------ DATASET RECORDS ------

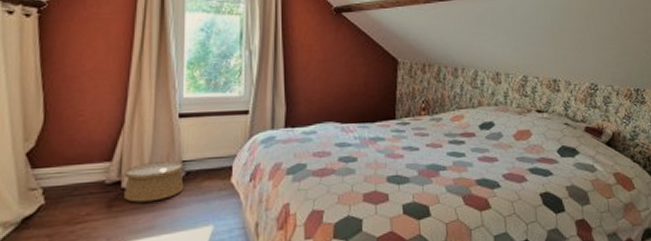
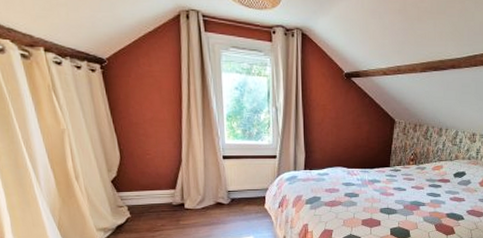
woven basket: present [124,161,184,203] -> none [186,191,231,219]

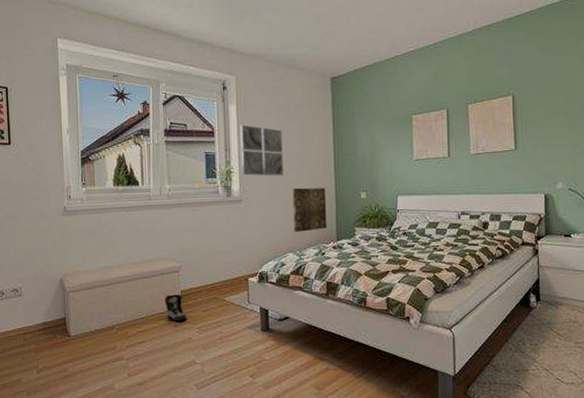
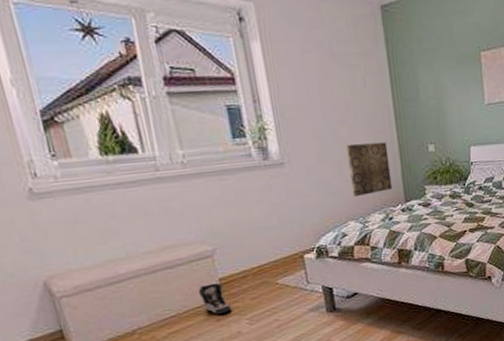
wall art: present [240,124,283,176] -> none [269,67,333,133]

------
------ DATASET RECORDS ------

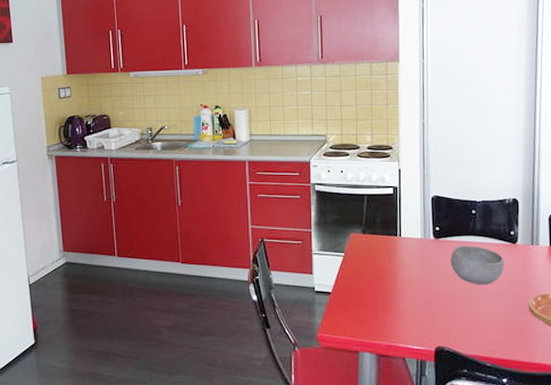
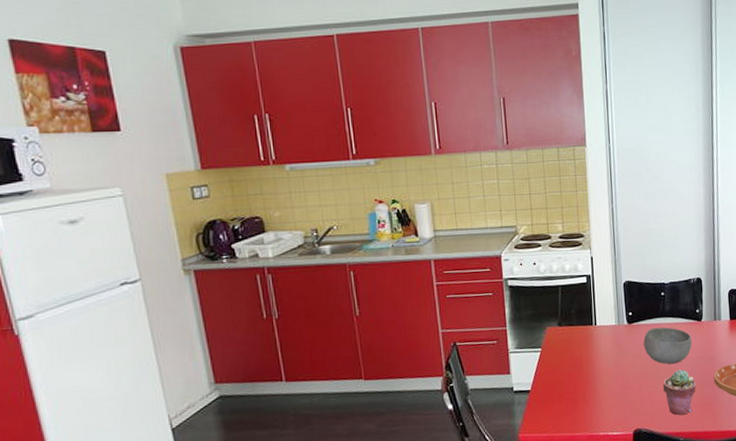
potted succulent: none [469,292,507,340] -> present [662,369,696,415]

------

- WHAT YOU ARE ASKED TO DO
The reply should hold the entries above from the line with "woven basket: present" to the line with "wall art: present", duplicated exactly, pictures excluded.

- WRITTEN RESPONSE
woven basket: present [124,161,184,203] -> none [186,191,231,219]

wall art: present [240,124,283,176] -> none [269,67,333,133]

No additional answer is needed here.